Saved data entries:
• • •

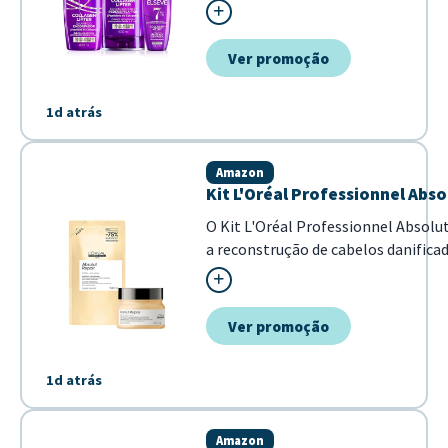
elimina a...
Ver promoção
1d atrás
Amazon
Kit L'Oréal Professionnel Abs
O Kit L'Oréal Professionnel Absol
a reconstrução de cabelos danific
tratamento proporciona cuidado inten
Ver promoção
1d atrás
Amazon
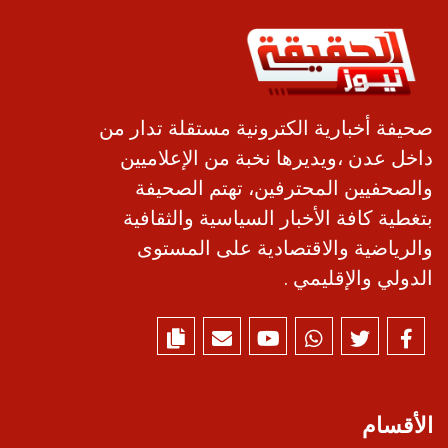
صحيفة أخبارية الكترونية مستقلة تدار من
داخل عدن ،ويديرها نخبة من الإعلاميين
والصحفيين المحترفين، تهتم الصحيفة
بتغطية كافة الأخبار السياسية والثقافية
والرياضية والاقتصادية على المستوى
الدولي والإقليمي .
الأقسام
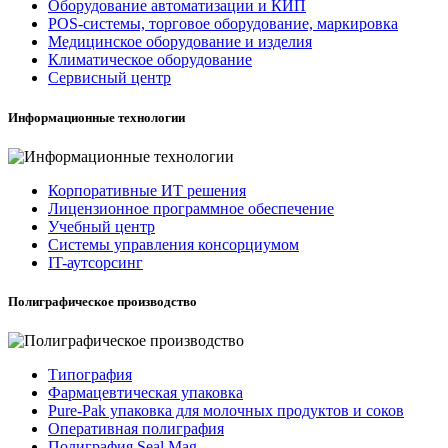
Оборудование автоматизации и КИП
POS-системы, торговое оборудование, маркировка
Медицинское оборудование и изделия
Климатическое оборудование
Сервисный центр
Информационные технологии
Корпоративные ИТ решения
Лицензионное программное обеспечение
Учебный центр
Системы управления консорциумом
IT-аутсорсинг
Полиграфическое производство
Типография
Фармацевтическая упаковка
Pure-Pak упаковка для молочных продуктов и соков
Оперативная полиграфия
Полиграфия Seal Mag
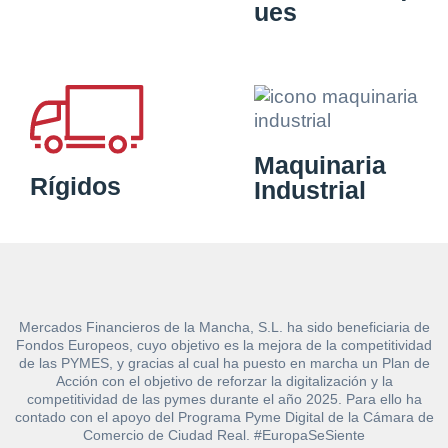
ues
Maquinaria
Rígidos
Industrial
Mercados Financieros de la Mancha, S.L. ha sido beneficiaria de
Fondos Europeos, cuyo objetivo es la mejora de la competitividad
de las PYMES, y gracias al cual ha puesto en marcha un Plan de
Acción con el objetivo de reforzar la digitalización y la
competitividad de las pymes durante el año 2025. Para ello ha
contado con el apoyo del Programa Pyme Digital de la Cámara de
Comercio de Ciudad Real. #EuropaSeSiente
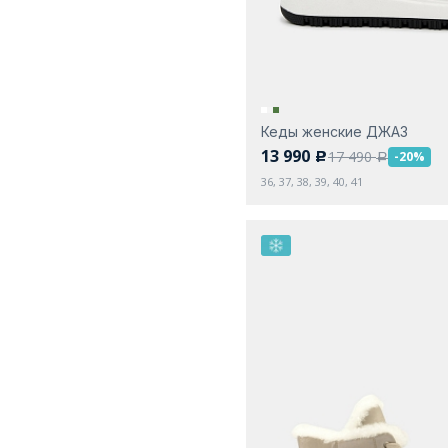
Кеды женские ДЖАЗ
13 990
17 490
-20%
c
a
36, 37, 38, 39, 40, 41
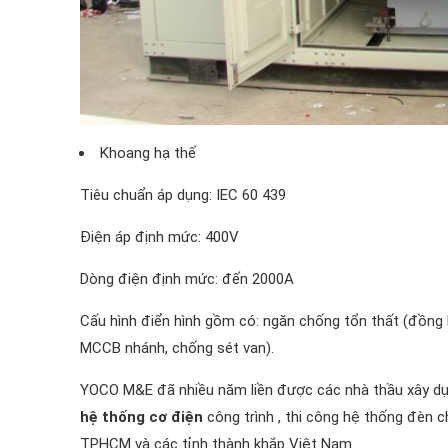
Khoang hạ thế
Tiêu chuẩn áp dụng: IEC 60 439
Điện áp định mức: 400V
Dòng điện định mức: đến 2000A
Cấu hình điển hình gồm có: ngăn chống tổn thất (đồng 
MCCB nhánh, chống sét van).
YOCO M&E đã nhiều năm liền được các nhà thầu xây dựng
hệ thống cơ điện
công trình , thi công hệ thống đèn c
TPHCM và các tỉnh thành khắp Việt Nam.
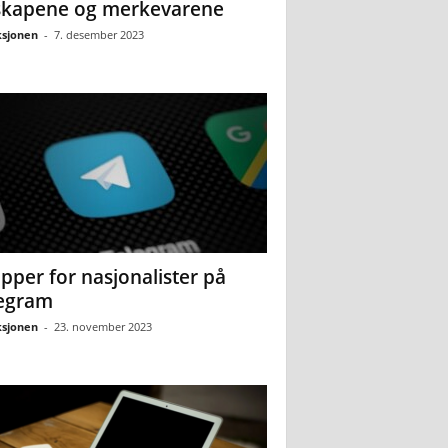
skapene og merkevarene
sjonen
-
7. desember 2023
pper for nasjonalister på
egram
sjonen
-
23. november 2023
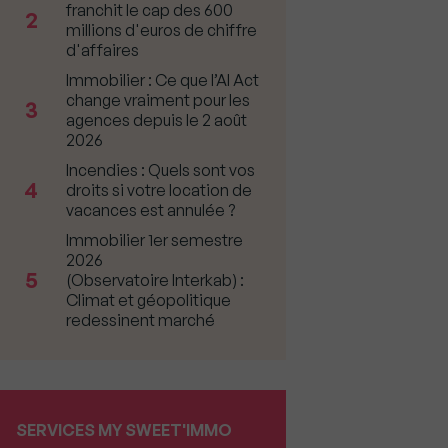
franchit le cap des 600
2
millions d'euros de chiffre
d'affaires
Immobilier : Ce que l’AI Act
change vraiment pour les
3
agences depuis le 2 août
2026
Incendies : Quels sont vos
4
droits si votre location de
vacances est annulée ?
Immobilier 1er semestre
2026
5
(Observatoire Interkab) :
Climat et géopolitique
redessinent marché
SERVICES MY SWEET'IMMO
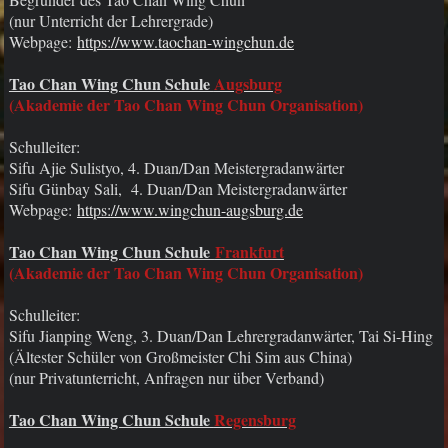
(nur Unterricht der Lehrergrade)
Webpage:
https://www.taochan-wingchun.de
Tao Chan Wing Chun Schule
Augsburg
(Akademie der Tao Chan Wing Chun Organisation)
Schulleiter:
Sifu Ajie Sulistyo, 4. Duan/Dan Meistergradanwärter
Sifu Günbay Sali, 4. Duan/Dan Meistergradanwärter
Webpage:
https://www.wingchun-augsburg.de
Tao Chan Wing Chun Schule
Frankfurt
(Akademie der Tao Chan Wing Chun Organisation)
Schulleiter:
Sifu Jianping Weng, 3. Duan/Dan Lehrergradanwärter, Tai Si-Hing
(Ältester Schüler von Großmeister Chi Sim aus China)
(nur Privatunterricht, Anfragen nur über Verband)
Tao Chan Wing Chun Schule
Regensburg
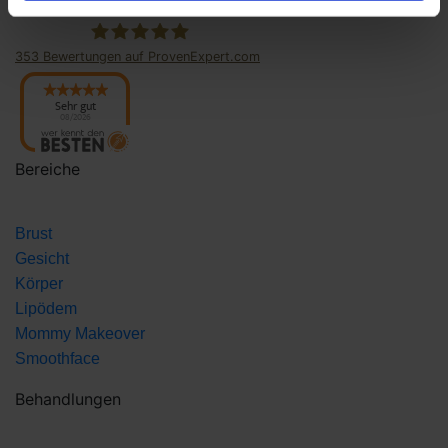
353
Bewertungen auf ProvenExpert.com
Panaesthetics
Sehr gut
08/2026
Bereiche
Brust
Gesicht
Körper
Lipödem
Mommy Makeover
Smoothface
Behandlungen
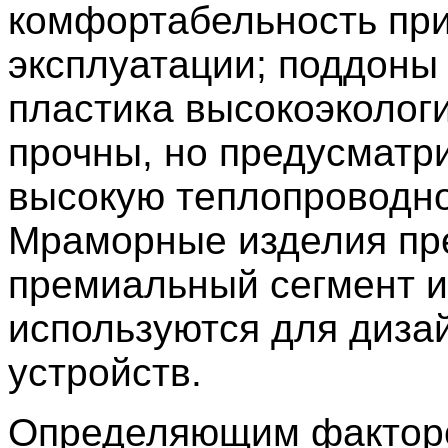
комфортабельность пр
эксплуатации; поддоны
пластика высокоэколог
прочны, но предусматр
высокую теплопроводно
Мраморные изделия пр
премиальный сегмент и
используются для диза
устройств.
Определяющим фактор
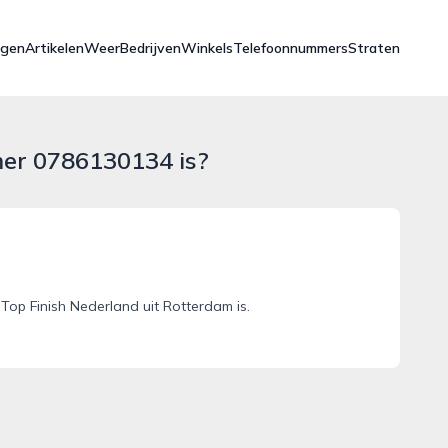
ngen
Artikelen
Weer
Bedrijven
Winkels
Telefoonnummers
Straten
mer 0786130134 is?
op Finish Nederland uit Rotterdam is.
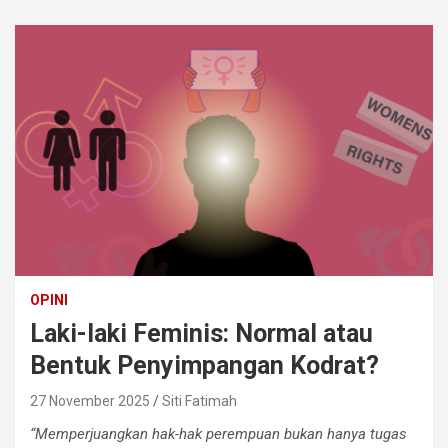
OPINI
Laki-laki Feminis: Normal atau
Bentuk Penyimpangan Kodrat?
27 November 2025
Siti Fatimah
“Memperjuangkan hak-hak perempuan bukan hanya tugas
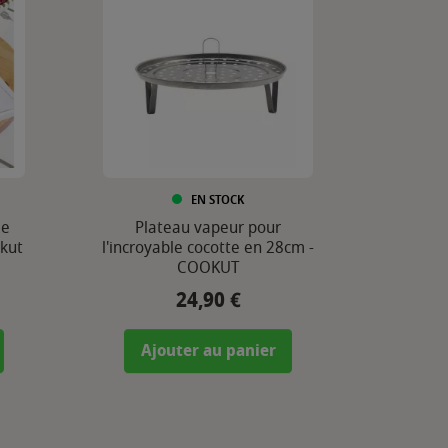
EN STOCK
de
Plateau vapeur pour
okut
l'incroyable cocotte en 28cm -
COOKUT
24,90 €
Prix
Ajouter au panier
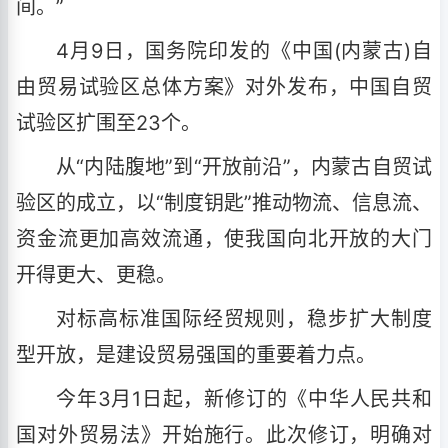
间。”
4月9日，国务院印发的《中国(内蒙古)自
由贸易试验区总体方案》对外发布，中国自贸
试验区扩围至23个。
从“内陆腹地”到“开放前沿”，内蒙古自贸试
验区的成立，以“制度钥匙”推动物流、信息流、
资金流更加高效流通，使我国向北开放的大门
开得更大、更稳。
对标高标准国际经贸规则，稳步扩大制度
型开放，是建设贸易强国的重要着力点。
今年3月1日起，新修订的《中华人民共和
国对外贸易法》开始施行。此次修订，明确对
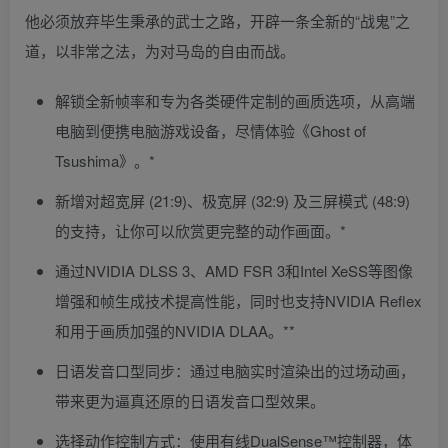
他必须放弃毕生秉承的武士之路，开辟一条全新的“战鬼”之
道，以非常之法，为对马岛的自由而战。
解锁全新帧率和专为各类硬件定制的画质选项，从高端
电脑到便携电脑游戏设备，尽情体验《Ghost of
Tsushima》。*
新增对超宽屏 (21:9)、极宽屏 (32:9) 及三屏模式 (48:9)
的支持，让你可以欣赏更完整的动作画面。*
通过NVIDIA DLSS 3、AMD FSR 3和Intel XeSS等图像
增强和帧生成技术提高性能，同时也支持NVIDIA Reflex
和用于画质加强的NVIDIA DLAA。**
日语发音口型同步：通过电脑实时渲染出的过场动画，
带来更为逼真还原的日语发音口型效果。
选择动作控制方式：使用有线DualSense™控制器，体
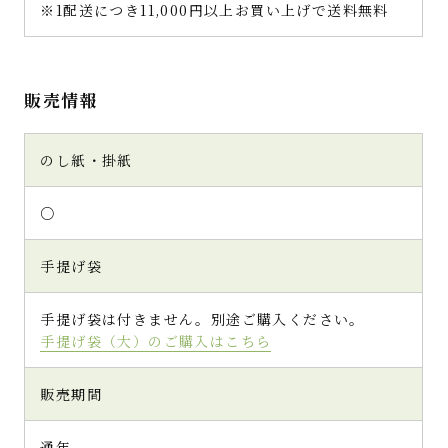
※1配送につき11,000円以上お買い上げで送料無料
販売情報
のし紙・掛紙
○
手提げ袋
手提げ袋は付きません。別途ご購入ください。
手提げ袋（大）のご購入はこちら
販売期間
通年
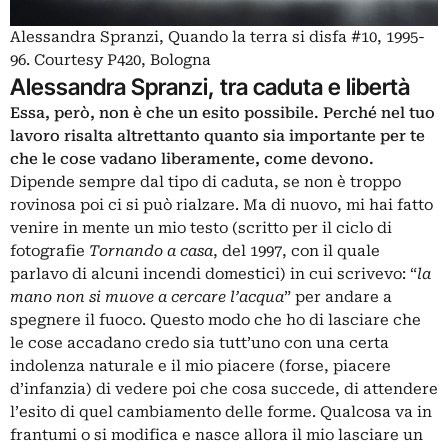
Alessandra Spranzi, Quando la terra si disfa #10, 1995-
96. Courtesy P420, Bologna
Alessandra Spranzi, tra caduta e libertà
Essa, però, non è che un esito possibile. Perché nel tuo
lavoro risalta altrettanto quanto sia importante per te
che le cose vadano liberamente, come devono.
Dipende sempre dal tipo di caduta, se non è troppo
rovinosa poi ci si può rialzare. Ma di nuovo, mi hai fatto
venire in mente un mio testo (scritto per il ciclo di
fotografie
Tornando a casa
, del 1997, con il quale
parlavo di alcuni incendi domestici) in cui scrivevo: “
la
mano non si muove a cercare l’acqua
” per andare a
spegnere il fuoco. Questo modo che ho di lasciare che
le cose accadano credo sia tutt’uno con una certa
indolenza naturale e il mio piacere (forse, piacere
d’infanzia) di vedere poi che cosa succede, di attendere
l’esito di quel cambiamento delle forme. Qualcosa va in
frantumi o si modifica e nasce allora il mio lasciare un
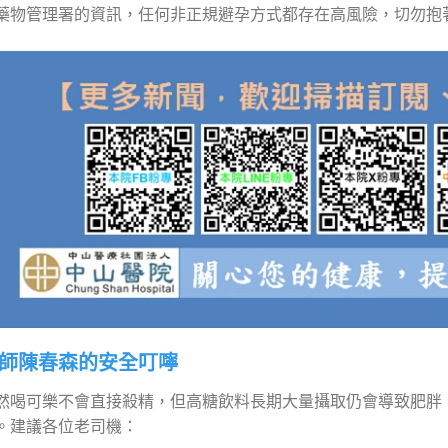
藥物管理署的資訊，任何非正規避孕方式都存在高風險，切勿抱
師陳春森的安全叮嚀
然喝可樂不會直接殺精，但高糖飲料長期大量攝取仍會導致肥胖
。建議各位老司機：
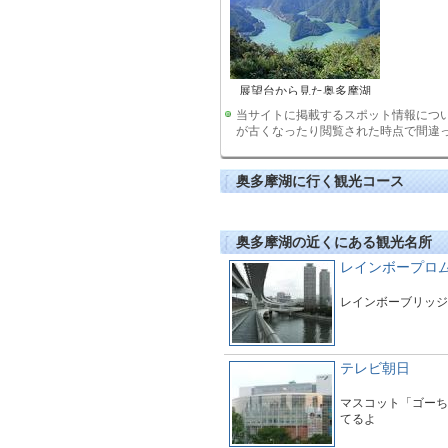
展望台から見た奥多摩湖
当サイトに掲載するスポット情報につ
が古くなったり閲覧された時点で間違
奥多摩湖に行く観光コース
奥多摩湖の近くにある観光名所
レインボープロ
レインボーブリッジ
テレビ朝日
マスコット「ゴーち
てるよ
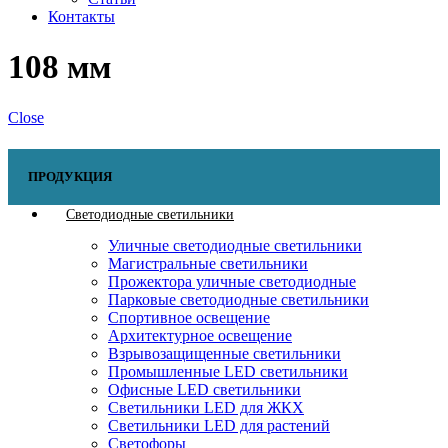
Контакты
108 мм
Close
ПРОДУКЦИЯ
Светодиодные светильники
Уличные светодиодные светильники
Магистральные светильники
Прожектора уличные светодиодные
Парковые светодиодные светильники
Спортивное освещение
Архитектурное освещение
Взрывозащищенные светильники
Промышленные LED светильники
Офисные LED светильники
Cветильники LED для ЖКХ
Светильники LED для растений
Светофоры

• • •

Convert every line of the material into a JSON array of strings, one string per line, skipping blank lines. Exclude the picture placeholders from the output.

### EXPECTED OUTPUT
[
  "elimina a...",
  "Ver promoção",
  "1d atrás",
  "Amazon",
  "Kit L'Oréal Professionnel Abs",
  "O Kit L'Oréal Professionnel Absol",
  "a reconstrução de cabelos danific",
  "tratamento proporciona cuidado inten",
  "Ver promoção",
  "1d atrás",
  "Amazon",
  "صحيفة أخبارية الكترونية مستقلة تدار من",
  "داخل عدن ،ويديرها نخبة من الإعلاميين",
  "والصحفيين المحترفين، تهتم الصحيفة",
  "بتغطية كافة الأخبار السياسية والثقافية",
  "والرياضية والاقتصادية على المستوى",
  "الدولي والإقليمي .",
  "الأقسام",
  "Оборудование автоматизации и КИП",
  "POS-системы, торговое оборудование, маркировка",
  "Медицинское оборудование и изделия",
  "Климатическое оборудование",
  "Сервисный центр",
  "Информационные технологии",
  "Корпоративные ИТ решения",
  "Лицензионное программное обеспечение",
  "Учебный центр",
  "Системы управления консорциумом",
  "IT-аутсорсинг",
  "Полиграфическое производство",
  "Типография",
  "Фармацевтическая упаковка",
  "Pure-Pak упаковка для молочных продуктов и соков",
  "Оперативная полиграфия",
  "Полиграфия Seal Mag",
  "ues",
  "Maquinaria",
  "Rígidos",
  "Industrial",
  "Mercados Financieros de la Mancha, S.L. ha sido beneficiaria de",
  "Fondos Europeos, cuyo objetivo es la mejora de la competitividad",
  "de las PYMES, y gracias al cual ha puesto en marcha un Plan de",
  "Acción con el objetivo de reforzar la digitalización y la",
  "competitividad de las pymes durante el año 2025. Para ello ha",
  "contado con el apoyo del Programa Pyme Digital de la Cámara de",
  "Comercio de Ciudad Real. #EuropaSeSiente",
  "Кеды женские ДЖАЗ",
  "13 990",
  "17 490",
  "-20%",
  "c",
  "a",
  "36, 37, 38, 39, 40, 41",
  "Khoang hạ thế",
  "Tiêu chuẩn áp dụng: IEC 60 439",
  "Điện áp định mức: 400V",
  "Dòng điện định mức: đến 2000A",
  "Cấu hình điển hình gồm có: ngăn chống tổn thất (đồng ",
  "MCCB nhánh, chống sét van).",
  "YOCO M&E đã nhiều năm liền được các nhà thầu xây dựng",
  "hệ thống cơ điện",
  "công trình , thi công hệ thống đèn c",
  "TPHCM và các tỉnh thành khắp Việt Nam.",
  "skapene og merkevarene",
  "sjonen",
  "-",
  "7. desember 2023",
  "pper for nasjonalister på",
  "egram",
  "sjonen",
  "-",
  "23. november 2023",
  "franchit le cap des 600",
  "2",
  "millions d'euros de chiffre",
  "d'affaires",
  "Immobilier : Ce que l’AI Act",
  "change vraiment pour les",
  "3",
  "agences depuis le 2 août",
  "2026",
  "Incendies : Quels sont vos",
  "4",
  "droits si votre location de",
  "vacances est annulée ?",
  "Immobilier 1er semestre",
  "2026",
  "5",
  "(Observatoire Interkab) :",
  "Climat et géopolitique",
  "redessinent marché",
  "SERVICES MY SWEET'IMMO",
  "(nur Unterricht der Lehrergrade)",
  "Webpage:",
  "https://www.taochan-wingchun.de",
  "Tao Chan Wing Chun Schule",
  "Augsburg",
  "(Akademie der Tao Chan Wing Chun Organisation)",
  "Schulleiter:",
  "Sifu Ajie Sulistyo, 4. Duan/Dan Meistergradanwärter",
  "Sifu Günbay Sali, 4. Duan/Dan Meistergradanwärter",
  "Webpage:",
  "https://www.wingchun-augsburg.de",
  "Tao Chan Wing Chun Schule",
  "Frankfurt",
  "(Akademie der Tao Chan Wing Chun Organisation)",
  "Schulleiter:",
  "Sifu Jianping Weng, 3. Duan/Dan Lehrergradanwärter, Tai Si-Hing",
  "(Ältester Schüler von Großmeister Chi Sim aus China)",
  "(nur Privatunterricht, Anfragen nur über Verband)",
  "Tao Chan Wing Chun Schule",
  "Regensburg",
  "353",
  "Bewertungen auf ProvenExpert.com",
  "Panaesthetics",
  "Sehr gut",
  "08/2026",
  "Bereiche",
  "Brust",
  "Gesicht",
  "Körper",
  "Lipödem",
  "Mommy Makeover",
  "Smoothface",
  "Behandlungen",
  "комфортабельность пр",
  "эксплуатации; поддоны",
  "пластика высокоэколог",
  "прочны, но предусматр",
  "высокую теплопроводно",
  "Мраморные изделия пр",
  "премиальный сегмент и",
  "используются для диза",
  "устройств.",
  "Определяющим фактор",
  "ngen",
  "Artikelen",
  "Weer",
  "Bedrijven",
  "Winkels",
  "Telefoonnummers",
  "Straten",
  "mer 0786130134 is?",
  "op Finish Nederland uit Rotterdam is.",
  "OPINI",
  "Laki-laki Feminis: Normal atau",
  "Bentuk Penyimpangan Kodrat?",
  "27 November 2025",
  "Siti Fatimah",
  "“Memperjuangkan hak-hak perempuan bukan hanya tugas",
  "EN STOCK",
  "de",
  "Plateau vapeur pour",
  "okut",
  "l'incroyable cocotte en 28cm -",
  "COOKUT",
  "24,90 €",
  "Prix",
  "Ajouter au panier",
  "间。”",
  "4月9日，国务院印发的《中国(内蒙古)自",
  "由贸易试验区总体方案》对外发布，中国自贸",
  "试验区扩围至23个。",
  "从“内陆腹地”到“开放前沿”，内蒙古自贸试",
  "验区的成立，以“制度钥匙”推动物流、信息流、",
  "资金流更加高效流通，使我国向北开放的大门",
  "开得更大、更稳。",
  "对标高标准国际经贸规则，稳步扩大制度",
  "型开放，是建设贸易强国的重要着力点。",
  "今年3月1日起，新修订的《中华人民共和",
  "国对外贸易法》开始施行。此次修订，明确对",
  "他必须放弃毕生秉承的武士之路，开辟一条全新的“战鬼”之",
  "道，以非常之法，为对马岛的自由而战。",
  "解锁全新帧率和专为各类硬件定制的画质选项，从高端",
  "电脑到便携电脑游戏设备，尽情体验《Ghost of",
  "Tsushima》。*",
  "新增对超宽屏 (21:9)、极宽屏 (32:9) 及三屏模式 (48:9)",
  "的支持，让你可以欣赏更完整的动作画面。*",
  "通过NVIDIA DLSS 3、AMD FSR 3和Intel XeSS等图像",
  "增强和帧生成技术提高性能，同时也支持NVIDIA Reflex",
  "和用于画质加强的NVIDIA DLAA。**",
  "日语发音口型同步：通过电脑实时渲染出的过场动画，",
  "带来更为逼真还原的日语发音口型效果。",
  "选择动作控制方式：使用有线DualSense™控制器，体",
  "※1配送につき11,000円以上お買い上げで送料無料",
  "販売情報",
  "のし紙・掛紙",
  "○",
  "手提げ袋",
  "手提げ袋は付きません。別途ご購入ください。",
  "手提げ袋（大）のご購入はこちら",
  "販売期間",
  "通年",
  "Alessandra Spranzi, Quando la terra si disfa #10, 1995-",
  "96. Courtesy P420, Bologna",
  "Alessandra Spranzi, tra caduta e libertà",
  "Essa, però, non è che un esito possibile. Perché nel tuo",
  "lavoro risalta altrettanto quanto sia importante per te",
  "che le cose vadano liberamente, come devono.",
  "Dipende sempre dal tipo di caduta, se non è troppo",
  "rovinosa poi ci si può rialzare. Ma di nuovo, mi hai fatto",
  "venire in mente un mio testo (scritto per il ciclo di",
  "fotografie",
  "Tornando a casa",
  ", del 1997, con il quale",
  "parlavo di alcuni incendi domestici) in cui scrivevo: “",
  "la",
  "mano non si muove a cercare l’acqua",
  "” per andare a",
  "spegnere il fuoco. Questo modo che ho di lasciare che",
  "le cose accadano credo sia tutt’uno con una certa",
  "indolenza naturale e il mio piacere (forse, piacere",
  "d’infanzia) di vedere poi che cosa succede, di attendere",
  "l’esito di quel cambiamento delle forme. Qualcosa va in",
  "frantumi o si modifica e nasce allora il mio lasciare un",
  "藥物管理署的資訊，任何非正規避孕方式都存在高風險，切勿抱",
  "師陳春森的安全叮嚀",
  "然喝可樂不會直接殺精，但高糖飲料長期大量攝取仍會導致肥胖",
  "。建議各位老司機：",
  "展望台から見た奥多摩湖",
  "当サイトに掲載するスポット情報につ",
  "が古くなったり閲覧された時点で間違",
  "奥多摩湖に行く観光コース",
  "奥多摩湖の近くにある観光名所",
  "レインボープロ",
  "レインボーブリッジ",
  "テレビ朝日",
  "マスコット「ゴーち",
  "てるよ",
  "Контакты",
  "108 мм",
  "Close",
  "ПРОДУКЦИЯ",
  "Светодиодные светильники",
  "Уличные светодиодные светильники",
  "Магистральные светильники",
  "Прожектора уличные светодиодные",
  "Парковые светодиодные светильники",
  "Спортивное освещение",
  "Архитектурное освещение",
  "Взрывозащищенные светильники",
  "Промышленные LED светильники",
  "Офисные LED светильники",
  "Cветильники LED для ЖКХ",
  "Светильники LED для растений",
  "Светофоры"
]